The rest of the story, barring the end, is basically all the prior scenes but from older Peri’s perspective. She meets herself and makes up the alien fighting agency on the spot and “had to run off and cry in the bathroom” after her younger self mentioned their Davey Silverman and having kids. She makes up all the lore on Piscons and why they head to Earth and was surprised when the younger Doctor believed it (though for the record he sees through her claims to be working for an agency but The Doctor thinks its to not disrupt the web of time rather than anything suspicious) and watches on as the Sixth Doctor gets into a fight with his younger self and is even captured by him, leaving the older Peri having to free him and bluff that it was for business reasons. The final confrontation is also played out and we see that rather than kill Zarl (a.k.a. The Doctor) and Buretor the gun merely trans-matted them away, but to keep things on-track the older Peri had to endure her past self’s disgust. The Piscon police find Zarl’s body in Peri’s trunk so leave appeased, by the way.

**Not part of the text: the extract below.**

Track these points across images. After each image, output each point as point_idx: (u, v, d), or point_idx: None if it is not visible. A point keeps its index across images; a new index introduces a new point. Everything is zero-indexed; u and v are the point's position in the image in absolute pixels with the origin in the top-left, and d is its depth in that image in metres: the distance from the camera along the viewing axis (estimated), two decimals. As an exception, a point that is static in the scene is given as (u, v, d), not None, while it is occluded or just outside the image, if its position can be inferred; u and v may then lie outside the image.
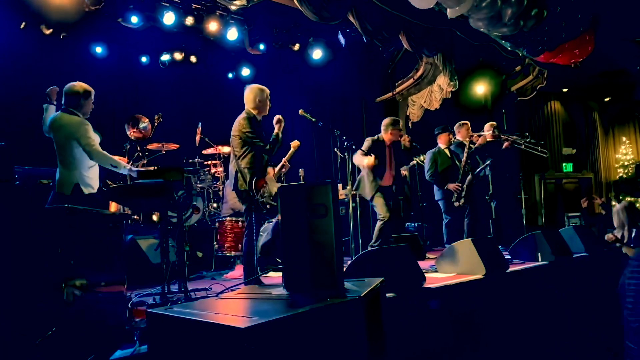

It’s here where we get the couple of big revelations as back in the TARDIS the same bowler-hatted Time Lord from the first Master story arrives rather randomly and reveals that the real Peri did in fact die on the operating table during Mindwarp but given all the Time Lord-assisted bollocks going on the President ordered her to be plucked out of time and placed to live a life with warlord Yrcanos where they had several children, but then the Celestial Intervention Agency also interfered and did a “Jamie and Zoe” and put another version of Peri back on Earth with only her memories of her first adventure with The Doctor, a.k.a. this Peri. He also reveals that there are even more Peris out there due to this hiccup, making five in total not including the original who died (so I assume the older Peri from “The Widow’s Assassin” is probably another one, given there is also a Peri who lived happily with Yrcanos) Peri then leaves the TARDIS, refusing to travel with the Doctor, and reveals that her ideal jock boyfriend ended up physically abusing her to the point where her new nose was because he broke her old one rather than a fashion statement, and a kick to the stomach meant she could never have children. She wonders if another Peri getting to live the life she wanted makes her happy or not…
Sadly Nicola Bryant herself has had issues with bearing children, making her heartache and teary moments all the more raw, but also gave the story far more power and impact.